*** Exercise text ***
Independent Regulatory Board for Auditors

New Rules Regarding Improper Conduct and Code of Professional Conduct for Registered Auditors

Code of Professional Conduct for Registered Auditors

Part B : Registered Auditors in Public Practice

Section 290 : Independence-Audit and Review Engagements

Financial Interests

 

Introduction

 

290.102 Holding a financial interest in an audit client may create a self-interest threat. The existence and significance of any threat created depends on: (a) the role of the person holding the financial interest, (b) whether the financial interest is direct or indirect, and (c) the materiality of the financial interest.

 

290.103 Financial interests may be held through an intermediary (e.g. a collective investment vehicle, estate or trust). The determination of whether such financial interests are direct or indirect will depend upon whether the beneficial owner has control over the investment vehicle or the ability to influence its investment decisions. When control over the investment vehicle or the ability to influence investment decisions exists, this Code defines that financial interest to be a direct financial interest. Conversely, when the beneficial owner of the financial interest has no control over the investment vehicle or ability to influence its investment decisions, this Code defines that financial interest to be an indirect financial interest.
*** End of Exercise text ***
*** Information ***
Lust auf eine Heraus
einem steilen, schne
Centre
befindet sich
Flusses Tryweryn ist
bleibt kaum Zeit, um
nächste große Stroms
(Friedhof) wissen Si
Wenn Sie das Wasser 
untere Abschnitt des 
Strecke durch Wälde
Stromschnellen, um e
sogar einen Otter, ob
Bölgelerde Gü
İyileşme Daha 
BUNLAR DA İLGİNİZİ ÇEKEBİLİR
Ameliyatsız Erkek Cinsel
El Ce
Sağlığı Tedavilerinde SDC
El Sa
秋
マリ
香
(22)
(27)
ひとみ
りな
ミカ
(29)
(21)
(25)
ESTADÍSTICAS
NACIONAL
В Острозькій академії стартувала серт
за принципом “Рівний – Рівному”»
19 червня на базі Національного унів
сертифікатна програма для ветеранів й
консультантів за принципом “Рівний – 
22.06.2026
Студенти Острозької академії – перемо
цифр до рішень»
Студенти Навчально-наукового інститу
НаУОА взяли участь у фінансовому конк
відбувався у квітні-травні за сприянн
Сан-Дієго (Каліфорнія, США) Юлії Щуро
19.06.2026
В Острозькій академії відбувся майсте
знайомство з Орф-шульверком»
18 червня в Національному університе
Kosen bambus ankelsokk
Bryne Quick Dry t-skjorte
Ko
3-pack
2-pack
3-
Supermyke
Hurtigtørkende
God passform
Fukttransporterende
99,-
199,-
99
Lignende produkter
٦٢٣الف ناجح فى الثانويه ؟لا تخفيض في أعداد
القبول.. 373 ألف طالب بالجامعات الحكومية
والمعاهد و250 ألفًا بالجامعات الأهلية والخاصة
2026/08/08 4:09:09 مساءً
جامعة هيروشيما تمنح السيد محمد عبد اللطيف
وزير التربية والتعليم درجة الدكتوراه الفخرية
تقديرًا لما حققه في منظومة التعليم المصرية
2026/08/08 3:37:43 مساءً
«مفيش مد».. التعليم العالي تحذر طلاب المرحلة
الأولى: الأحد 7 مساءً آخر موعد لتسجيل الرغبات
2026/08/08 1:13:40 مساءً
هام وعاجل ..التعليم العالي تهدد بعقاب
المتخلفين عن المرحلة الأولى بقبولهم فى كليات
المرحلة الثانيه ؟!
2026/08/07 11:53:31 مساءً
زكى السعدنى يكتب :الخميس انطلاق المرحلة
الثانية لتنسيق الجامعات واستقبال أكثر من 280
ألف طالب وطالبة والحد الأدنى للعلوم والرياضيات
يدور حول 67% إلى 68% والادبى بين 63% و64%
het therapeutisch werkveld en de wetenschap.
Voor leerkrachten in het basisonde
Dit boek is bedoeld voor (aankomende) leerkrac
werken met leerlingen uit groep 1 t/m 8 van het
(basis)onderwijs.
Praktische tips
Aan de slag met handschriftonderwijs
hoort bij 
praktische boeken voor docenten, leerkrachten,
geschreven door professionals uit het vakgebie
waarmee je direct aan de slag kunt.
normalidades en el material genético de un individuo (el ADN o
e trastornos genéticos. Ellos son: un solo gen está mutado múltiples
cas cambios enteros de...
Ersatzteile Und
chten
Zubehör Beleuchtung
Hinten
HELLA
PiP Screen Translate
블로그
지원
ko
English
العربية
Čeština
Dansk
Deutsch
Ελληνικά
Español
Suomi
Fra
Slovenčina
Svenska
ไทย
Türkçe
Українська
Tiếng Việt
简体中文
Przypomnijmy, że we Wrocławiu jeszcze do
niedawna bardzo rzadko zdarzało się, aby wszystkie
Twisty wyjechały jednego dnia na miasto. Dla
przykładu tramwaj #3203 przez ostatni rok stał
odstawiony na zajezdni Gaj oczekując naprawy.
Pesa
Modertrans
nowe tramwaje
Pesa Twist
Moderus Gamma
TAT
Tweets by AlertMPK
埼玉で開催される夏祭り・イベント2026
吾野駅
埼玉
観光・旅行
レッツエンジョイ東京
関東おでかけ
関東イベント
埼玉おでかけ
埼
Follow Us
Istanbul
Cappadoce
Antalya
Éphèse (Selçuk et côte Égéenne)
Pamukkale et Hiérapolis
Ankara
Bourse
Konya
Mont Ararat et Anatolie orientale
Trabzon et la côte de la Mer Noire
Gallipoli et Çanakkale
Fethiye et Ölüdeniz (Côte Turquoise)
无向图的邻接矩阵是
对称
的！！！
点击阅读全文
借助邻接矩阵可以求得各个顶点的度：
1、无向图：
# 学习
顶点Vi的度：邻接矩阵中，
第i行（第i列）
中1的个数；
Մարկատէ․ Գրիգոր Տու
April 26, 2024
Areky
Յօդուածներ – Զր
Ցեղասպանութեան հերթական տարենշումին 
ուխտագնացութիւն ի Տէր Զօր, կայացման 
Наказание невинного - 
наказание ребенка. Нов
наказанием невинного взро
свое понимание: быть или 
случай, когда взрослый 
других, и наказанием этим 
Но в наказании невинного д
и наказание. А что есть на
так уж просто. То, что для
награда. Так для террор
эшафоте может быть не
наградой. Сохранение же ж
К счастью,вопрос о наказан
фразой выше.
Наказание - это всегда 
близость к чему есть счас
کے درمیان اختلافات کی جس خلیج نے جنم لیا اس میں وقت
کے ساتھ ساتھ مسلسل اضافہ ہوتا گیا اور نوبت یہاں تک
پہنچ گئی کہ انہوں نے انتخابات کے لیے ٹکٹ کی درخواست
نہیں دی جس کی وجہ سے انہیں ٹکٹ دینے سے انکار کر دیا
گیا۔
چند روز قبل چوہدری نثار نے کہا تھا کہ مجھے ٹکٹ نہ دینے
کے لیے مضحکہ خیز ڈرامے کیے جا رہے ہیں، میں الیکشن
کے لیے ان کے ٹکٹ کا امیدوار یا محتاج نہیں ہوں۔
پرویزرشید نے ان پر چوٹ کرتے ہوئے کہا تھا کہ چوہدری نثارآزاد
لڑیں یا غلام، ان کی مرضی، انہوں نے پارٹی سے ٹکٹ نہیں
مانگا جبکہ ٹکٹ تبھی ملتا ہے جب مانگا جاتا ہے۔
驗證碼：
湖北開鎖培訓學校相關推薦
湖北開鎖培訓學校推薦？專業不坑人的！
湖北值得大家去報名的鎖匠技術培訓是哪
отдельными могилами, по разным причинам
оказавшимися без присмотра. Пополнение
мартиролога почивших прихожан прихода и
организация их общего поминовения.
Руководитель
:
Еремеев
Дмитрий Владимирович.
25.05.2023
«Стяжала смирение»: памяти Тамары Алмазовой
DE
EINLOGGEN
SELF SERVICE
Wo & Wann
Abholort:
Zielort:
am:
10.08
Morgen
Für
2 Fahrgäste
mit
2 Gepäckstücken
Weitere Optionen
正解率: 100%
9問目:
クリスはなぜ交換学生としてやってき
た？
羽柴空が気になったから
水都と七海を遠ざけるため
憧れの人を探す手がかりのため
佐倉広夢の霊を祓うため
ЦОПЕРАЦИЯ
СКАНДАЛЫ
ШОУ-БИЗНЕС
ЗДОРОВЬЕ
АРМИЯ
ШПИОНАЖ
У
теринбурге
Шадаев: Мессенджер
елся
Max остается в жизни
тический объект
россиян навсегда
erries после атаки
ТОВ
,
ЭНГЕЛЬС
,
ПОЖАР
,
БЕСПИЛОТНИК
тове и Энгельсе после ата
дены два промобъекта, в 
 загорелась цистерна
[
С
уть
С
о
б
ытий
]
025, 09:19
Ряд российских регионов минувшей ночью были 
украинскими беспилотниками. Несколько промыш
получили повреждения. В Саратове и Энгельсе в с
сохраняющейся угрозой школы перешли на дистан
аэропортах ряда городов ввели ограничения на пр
*** End of Information ***
Task list:
[1] In the auditor independence text, repeat word for word the part that opens with "Part B : Registered" and closes with "the financial interest.".
[2] The auditor independence text names the things on which the existence and significance of a self-interest threat depend. List each of them.

Answers by item number:
[1]
Part B : Registered Auditors in Public Practice

Section 290 : Independence-Audit and Review Engagements

Financial Interests

 

Introduction

 

290.102 Holding a financial interest in an audit client may create a self-interest threat. The existence and significance of any threat created depends on: (a) the role of the person holding the financial interest, (b) whether the financial interest is direct or indirect, and (c) the materiality of the financial interest.

[2]
- The role of the person holding the financial interest
- Whether the financial interest is direct or indirect
- The materiality of the financial interest